Mediating such disputes had ruined many a pleasant evening for Max, all thanks to the late situation report—an update to the five o’clock report—which he was expected to put out at ten forty-five P.M. He’d lost count of the number of times he’d been summoned to the phone in the middle of an enjoyable dinner party to listen to the tedious bleatings of HQ Royal Artillery and RAF Intelligence, each so eager to stake their claim to another precious scalp.

Max thought it best to hold this information back from Pemberton. He certainly didn’t explain that the main reason he’d lobbied the lieutenant governor’s office for an assistant to take over the editorship of the
Daily Situation Report
was so that his own evenings might remain uncluttered by such irritations.

Instead, he played up his own onerous workload, spelling out in some detail the other activities of the Information Office: the monitoring of enemy radio stations in the Mediterranean; the translation of BBC broadcasts and speeches by the governor into Maltese; and the production of light entertainments, which, along with the relentless stream of news items, were put out over the island’s Rediffusion system.

“Gilding the pill,” said Pemberton distractedly, when Max was finished.

“Nicely put.”

“But not propaganda.”

“Perish the thought.”

“Well, not ostensibly.”

“Never ostensibly. Before the week’s out, I’ll be up in front of the finance committee fighting to justify the additional expense to the department of one Edward Pemberton.”

No lie there.
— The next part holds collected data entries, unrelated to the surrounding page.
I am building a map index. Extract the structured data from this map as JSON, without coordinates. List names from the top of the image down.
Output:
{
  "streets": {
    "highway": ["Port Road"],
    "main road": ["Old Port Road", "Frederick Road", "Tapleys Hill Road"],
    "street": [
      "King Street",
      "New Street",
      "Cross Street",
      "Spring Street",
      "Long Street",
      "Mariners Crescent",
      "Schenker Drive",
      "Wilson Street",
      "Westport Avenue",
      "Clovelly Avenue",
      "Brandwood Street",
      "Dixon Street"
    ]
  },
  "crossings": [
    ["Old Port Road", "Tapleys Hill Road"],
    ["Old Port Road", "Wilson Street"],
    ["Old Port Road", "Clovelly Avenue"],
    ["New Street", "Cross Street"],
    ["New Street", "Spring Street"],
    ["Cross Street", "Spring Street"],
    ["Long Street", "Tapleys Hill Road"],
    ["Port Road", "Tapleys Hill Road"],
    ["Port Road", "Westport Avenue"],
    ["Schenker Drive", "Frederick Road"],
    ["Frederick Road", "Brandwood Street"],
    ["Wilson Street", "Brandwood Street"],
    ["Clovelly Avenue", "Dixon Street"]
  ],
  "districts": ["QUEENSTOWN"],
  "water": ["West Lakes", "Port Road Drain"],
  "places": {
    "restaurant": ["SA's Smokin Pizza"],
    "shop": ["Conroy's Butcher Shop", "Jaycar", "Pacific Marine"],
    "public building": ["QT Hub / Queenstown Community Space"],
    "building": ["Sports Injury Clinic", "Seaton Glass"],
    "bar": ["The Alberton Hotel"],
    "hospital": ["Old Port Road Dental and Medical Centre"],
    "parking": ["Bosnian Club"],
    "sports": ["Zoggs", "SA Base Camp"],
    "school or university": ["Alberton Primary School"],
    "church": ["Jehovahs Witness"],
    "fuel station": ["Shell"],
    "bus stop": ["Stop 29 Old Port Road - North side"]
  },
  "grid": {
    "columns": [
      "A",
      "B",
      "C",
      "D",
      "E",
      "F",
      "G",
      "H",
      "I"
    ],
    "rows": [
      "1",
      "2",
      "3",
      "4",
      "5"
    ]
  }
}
Max would have to make his case, then the Maltese representatives would haul him over the coals, and then they would agree to his demands. In its own small way, this predictable little theater, played out with tedious regularity, laid bare one of the grander themes of colonial administration: allow them a voice, then tell them what to say.

“I think I get the picture.”

“Excellent. Now, where are you staying?”

“The Osbourne.”

“We’ll have to find you more permanent digs. There’s a drinks party later. It would pay for you to show your face. We might be able to rustle up something for you.”

“Sounds good.”

“If you don’t mind riding pillion, I can pick you up around five.”

“You have a motorcycle?”

“Technically, it’s three motorcycles, held together with wire and willpower.”
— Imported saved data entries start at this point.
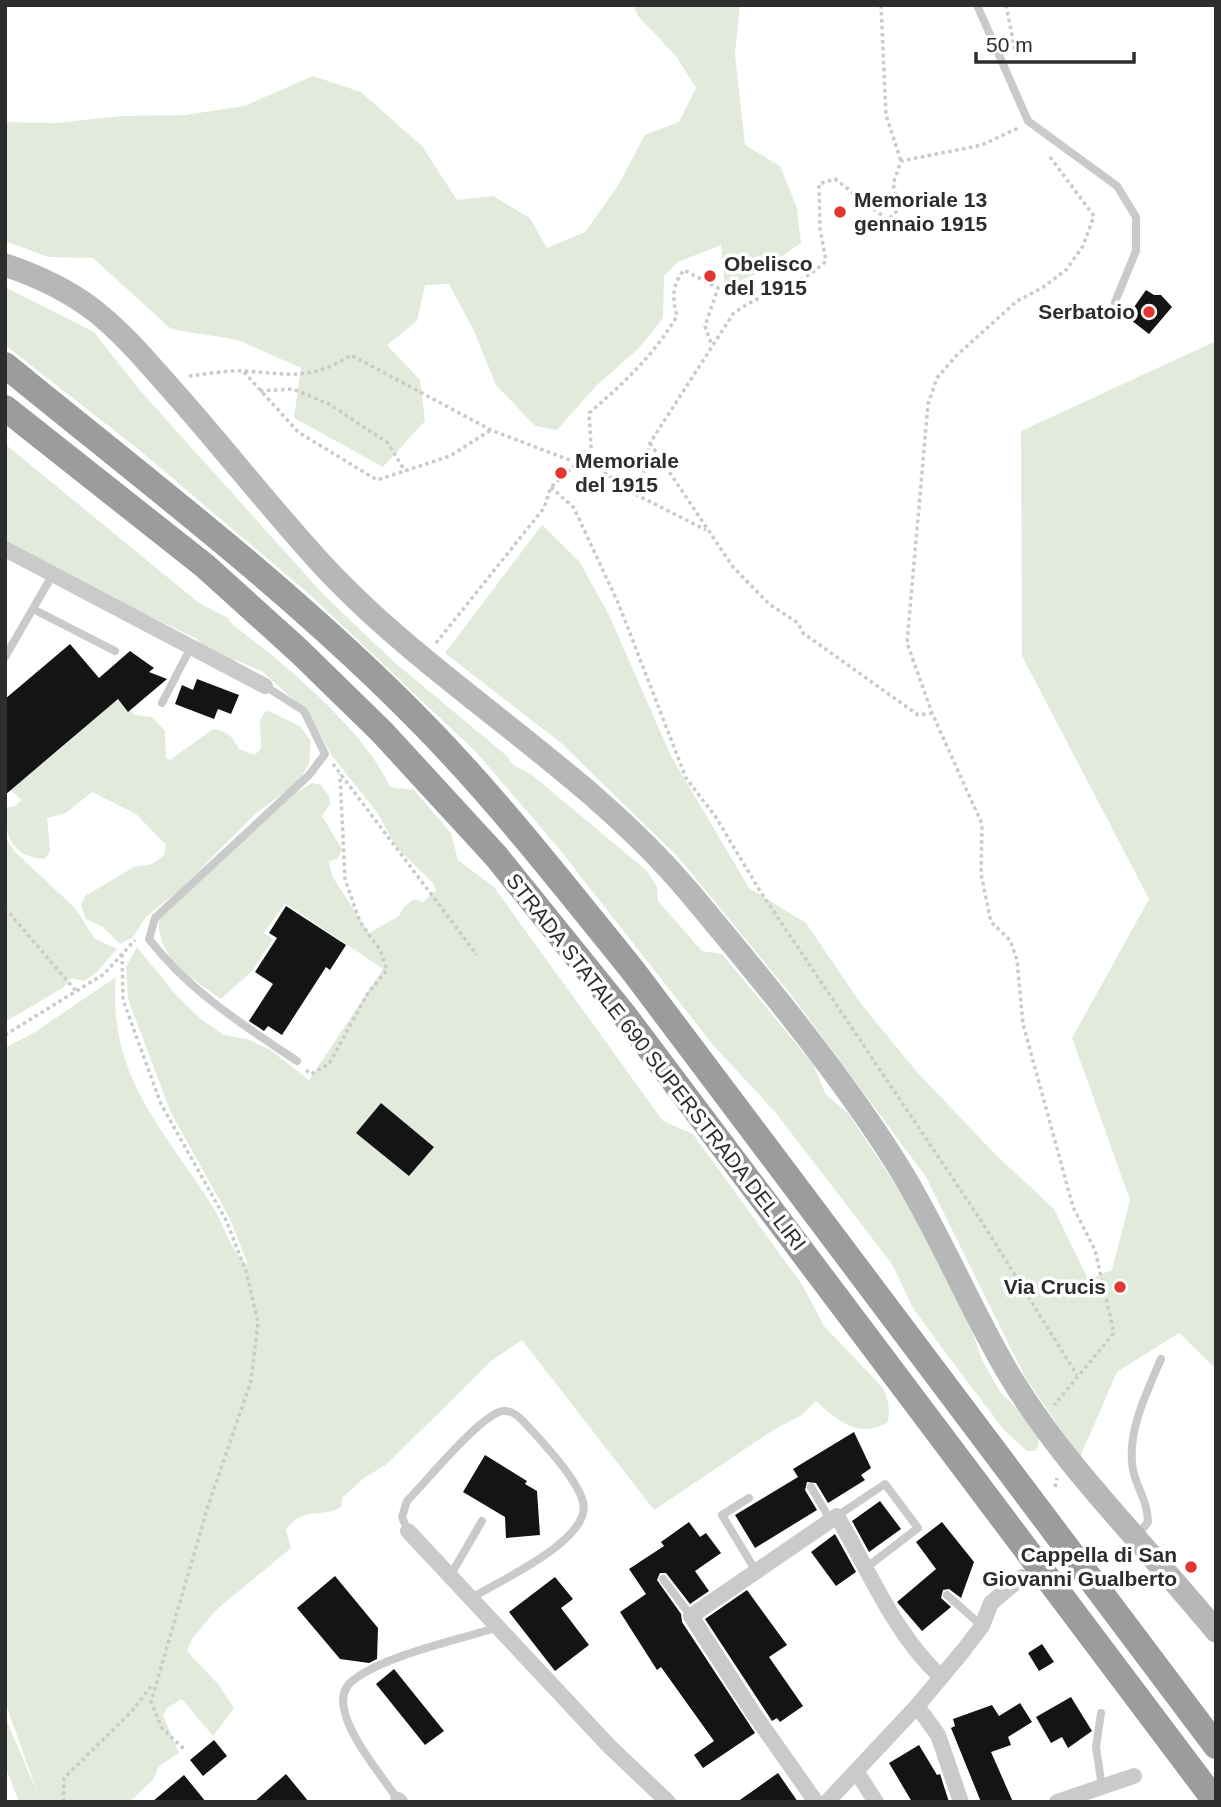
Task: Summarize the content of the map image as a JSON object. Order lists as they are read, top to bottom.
{
  "streets": {
    "highway": ["STRADA STATALE 690 SUPERSTRADA DEL LIRI"]
  },
  "places": [
    "Memoriale 13 gennaio 1915",
    "Obelisco del 1915",
    "Serbatoio",
    "Memoriale del 1915",
    "Via Crucis",
    "Cappella di San Giovanni Gualberto"
  ],
  "scale_bar": "50 m"
}
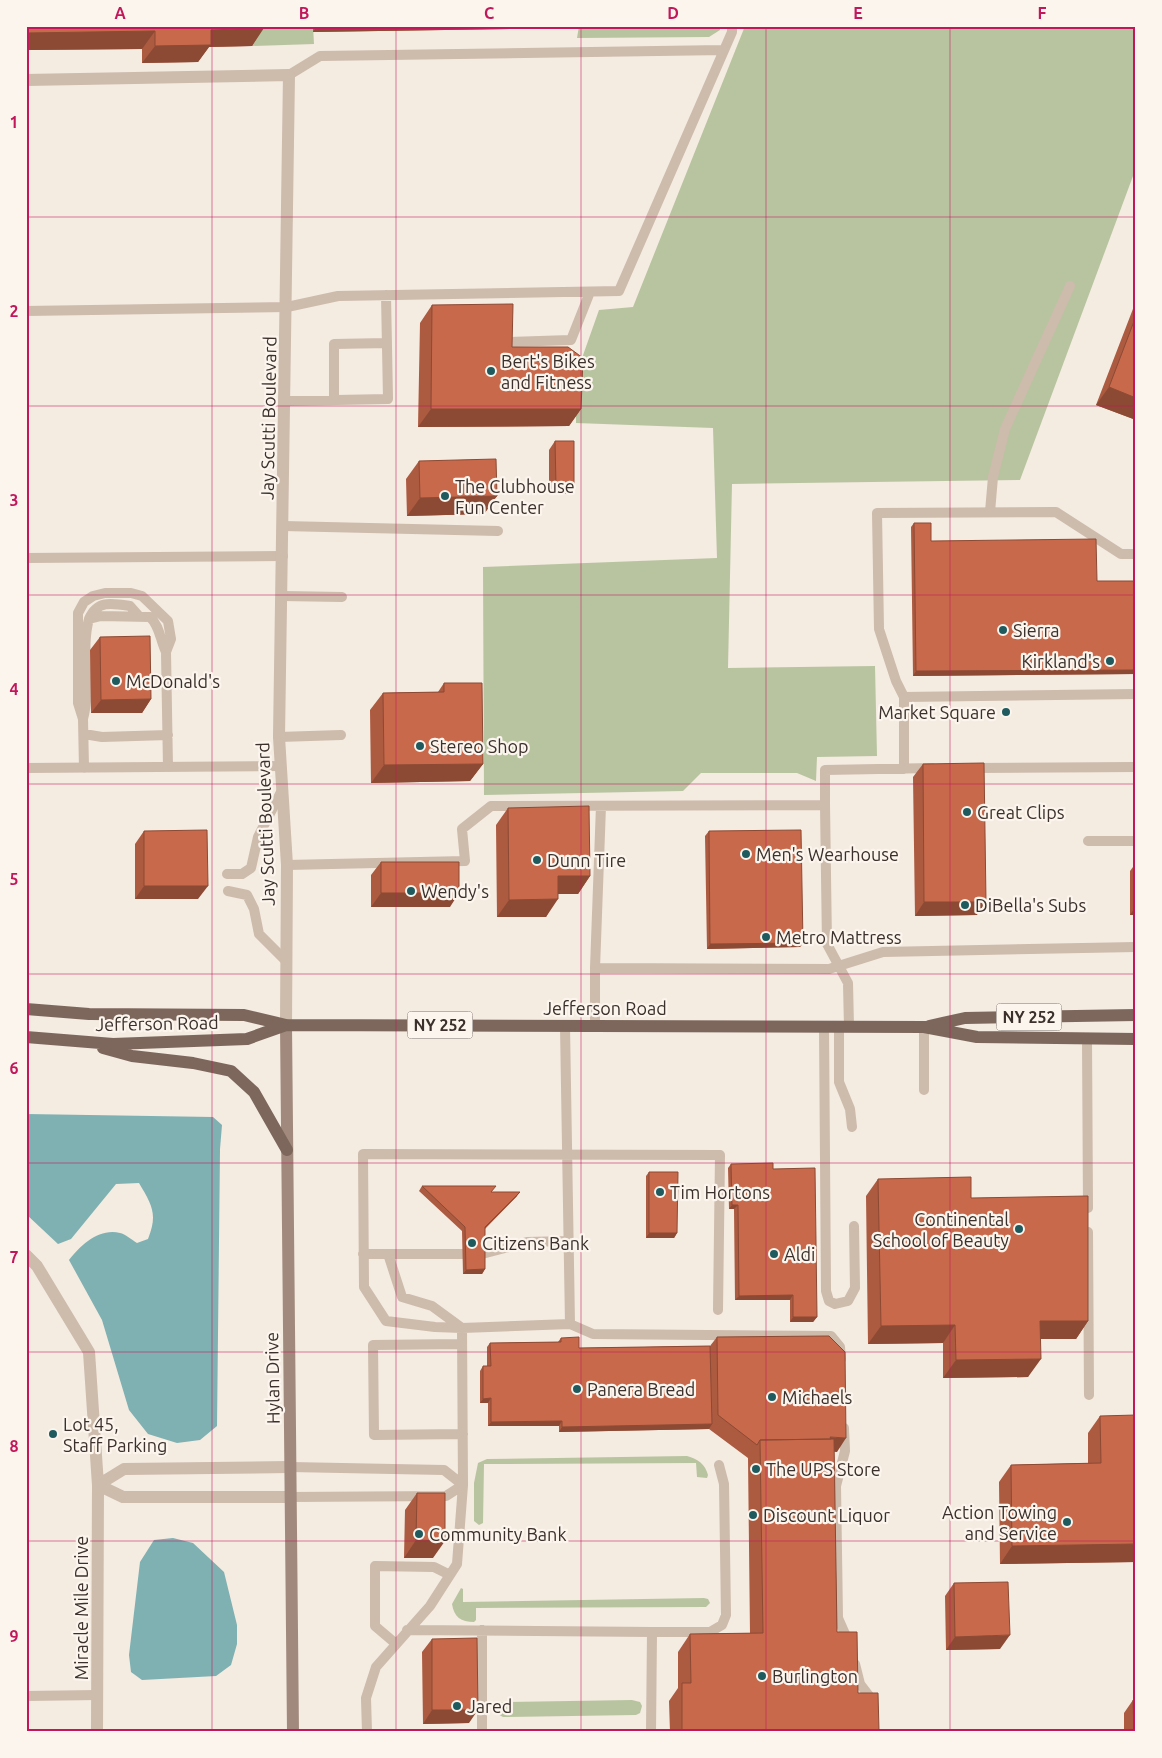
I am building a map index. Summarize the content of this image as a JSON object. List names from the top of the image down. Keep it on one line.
{"streets":{"main road":["Jefferson Road","NY 252","Hylan Drive"],"street":["Jay Scutti Boulevard","Miracle Mile Drive"]},"crossings":[["Jay Scutti Boulevard","Jefferson Road"],["Jay Scutti Boulevard","Hylan Drive"],["Jefferson Road","Hylan Drive"]],"places":["Bert's Bikes and Fitness","The Clubhouse Fun Center","Sierra","Kirkland's","McDonald's","Market Square","Stereo Shop","Great Clips","Men's Wearhouse","Dunn Tire","Wendy's","DiBella's Subs","Metro Mattress","Tim Hortons","Continental School of Beauty","Citizens Bank","Aldi","Panera Bread","Michaels","Lot 45, Staff Parking","The UPS Store","Discount Liquor","Action Towing and Service","Community Bank","Burlington","Jared"],"grid":{"columns":["A","B","C","D","E","F"],"rows":["1","2","3","4","5","6","7","8","9"]}}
Pemberton flashed his film-star smile.

Yes
, thought Max,
Rosamund will be most pleased with her unexpected guest
.

She was.

Her hand even went to her hair when she greeted them at the door, something it had never done for Max.

The house sat near the top of Prince of Wales Road in Sliema, just
shy of the police station. It was typical of many Maltese homes in that the unassuming façade gave no indication of the treasures that lay behind it. The wooden entrance door was flanked by two windows, with three more windows on the upper floor united by a stone balcony overhanging the street. Perfectly symmetrical, the front of the house was unadorned except for a brass nameplate set in the white stucco
—Villa Marija
—and a small glazed terra-cotta roundel above the entrance, which showed a disconsolate-looking Virgin clutching her child.
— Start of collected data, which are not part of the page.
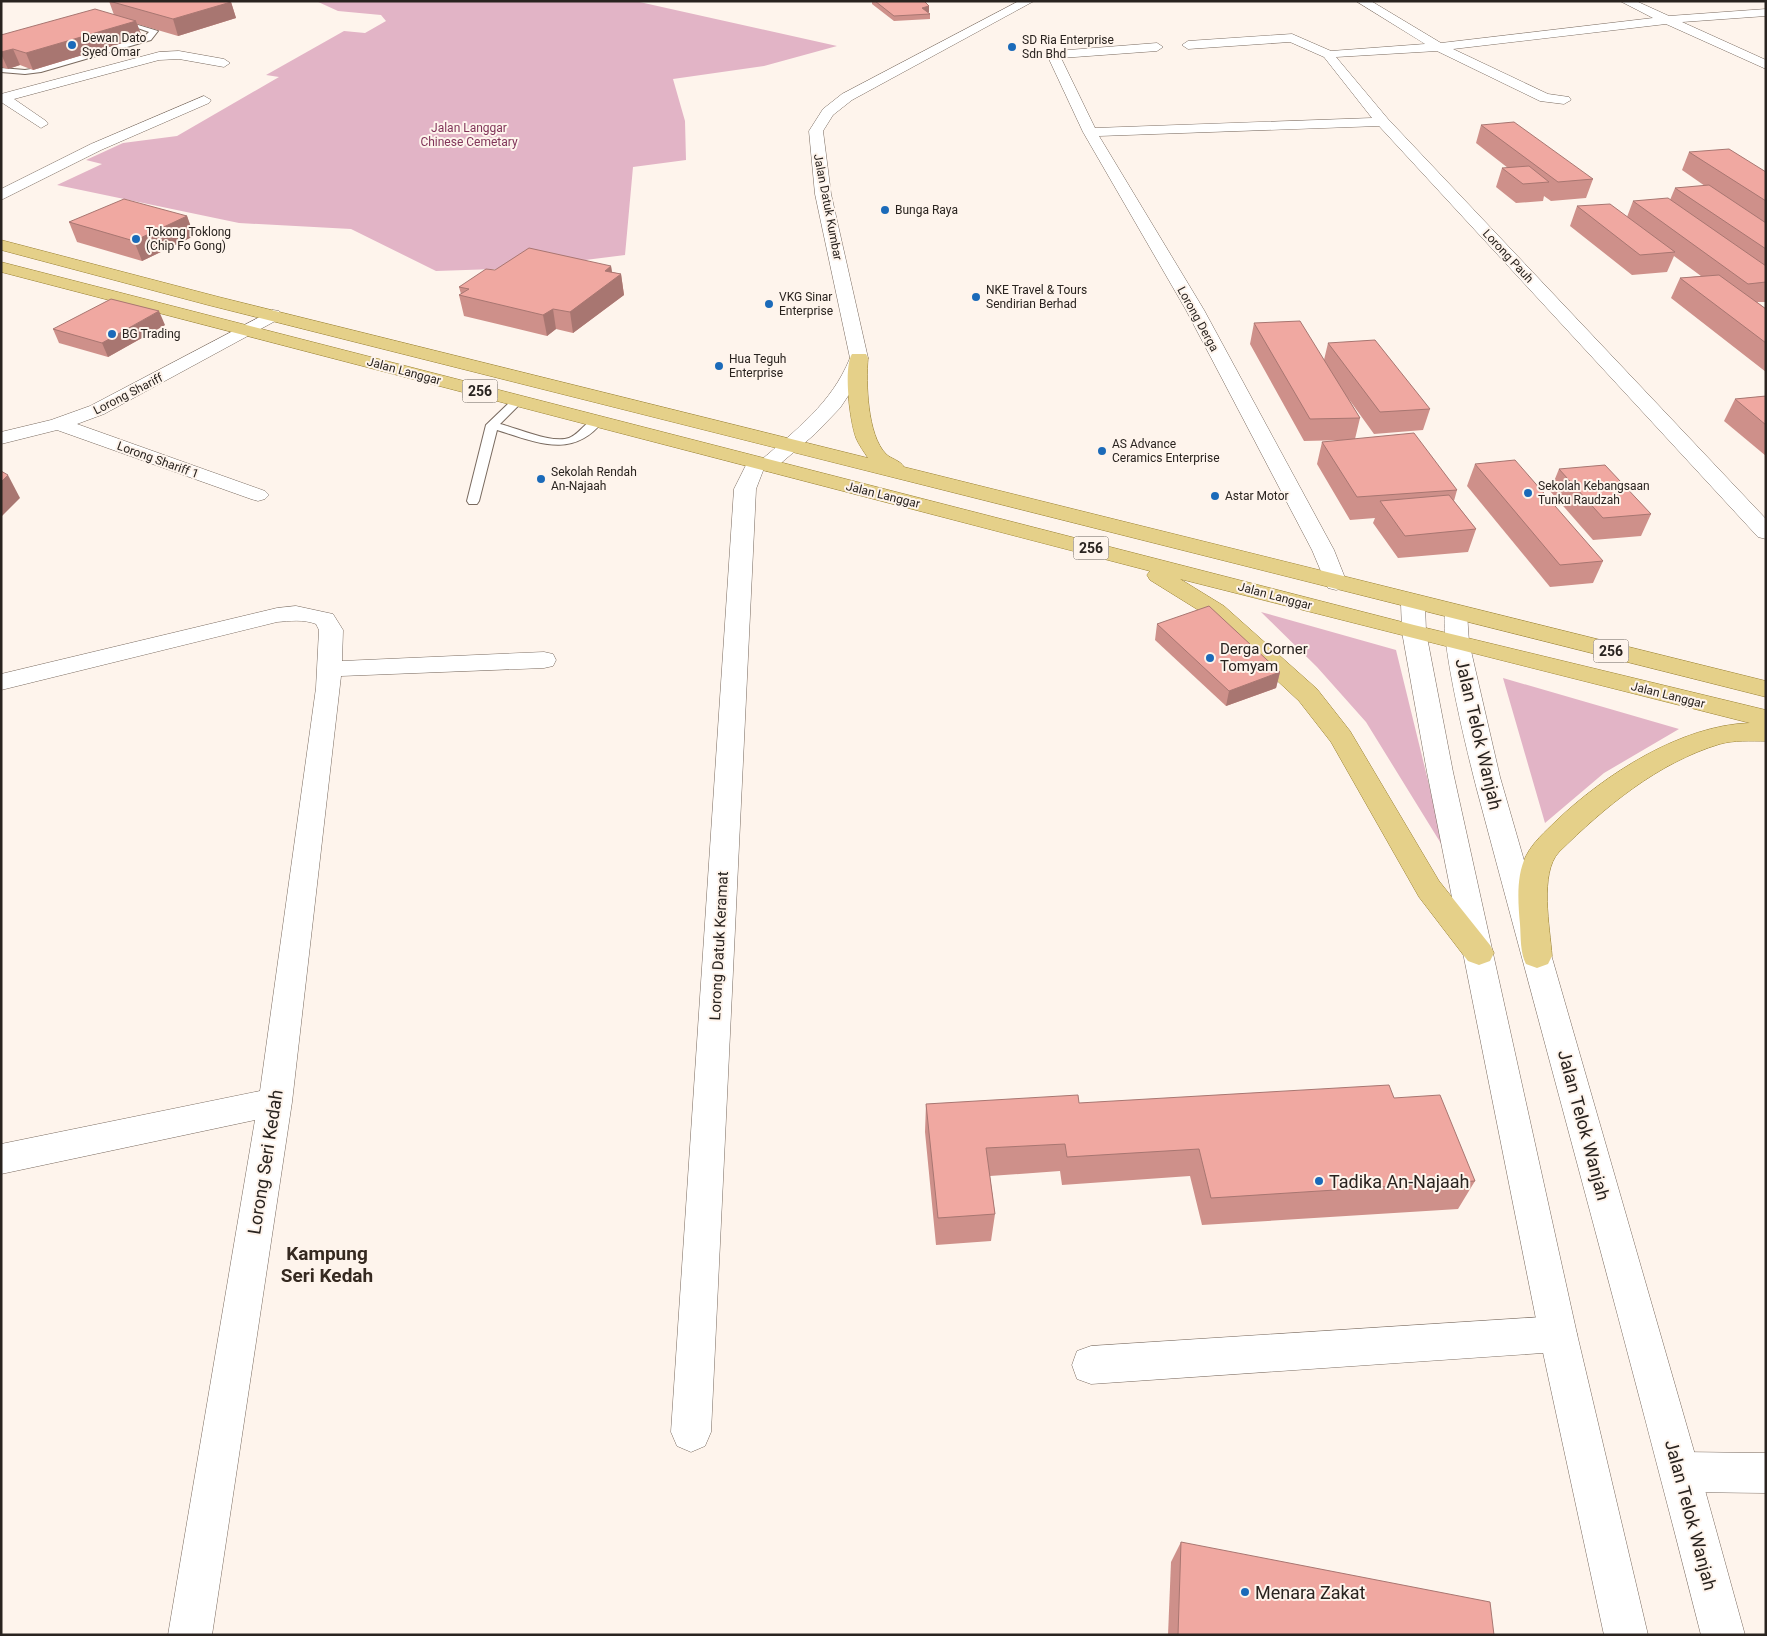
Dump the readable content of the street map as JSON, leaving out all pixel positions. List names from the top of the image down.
{
  "streets": {
    "main road": ["Jalan Langgar", "256"],
    "street": [
      "Jalan Datuk Kumbar",
      "Lorong Pauh",
      "Lorong Derga",
      "Lorong Shariff",
      "Lorong Shariff 1",
      "Jalan Telok Wanjah",
      "Lorong Datuk Keramat",
      "Lorong Seri Kedah"
    ]
  },
  "crossings": [
    ["Lorong Derga", "Jalan Langgar"],
    ["Jalan Langgar", "Lorong Shariff"],
    ["Jalan Langgar", "Jalan Telok Wanjah"],
    ["Jalan Langgar", "Lorong Datuk Keramat"],
    ["Lorong Shariff", "Lorong Shariff 1"]
  ],
  "districts": ["Kampung Seri Kedah"],
  "parks": ["Jalan Langgar Chinese Cemetary"],
  "places": [
    "Dewan Dato Syed Omar",
    "SD Ria Enterprise Sdn Bhd",
    "Bunga Raya",
    "Tokong Toklong (Chip Fo Gong)",
    "NKE Travel & Tours Sendirian Berhad",
    "VKG Sinar Enterprise",
    "BG Trading",
    "Hua Teguh Enterprise",
    "AS Advance Ceramics Enterprise",
    "Sekolah Rendah An-Najaah",
    "Sekolah Kebangsaan Tunku Raudzah",
    "Astar Motor",
    "Derga Corner Tomyam",
    "Tadika An-Najaah",
    "Menara Zakat"
  ]
}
Rosamund was wearing an oyster-gray satin evening gown, and once her hand had tugged self-consciously at her auburn locks, Max made the introductions. Rosamund offered a slender hand, drawing Pemberton inside as they shook, which permitted her to fire an approving look over his shoulder at Max as she did so.

The entrance hall was cool and cavernous, impeccably decked out with antique furniture. A Persian rug sprawled at their feet, and a handful of colorful impressionistic paintings hung from the walls. Pemberton looked mildly stunned.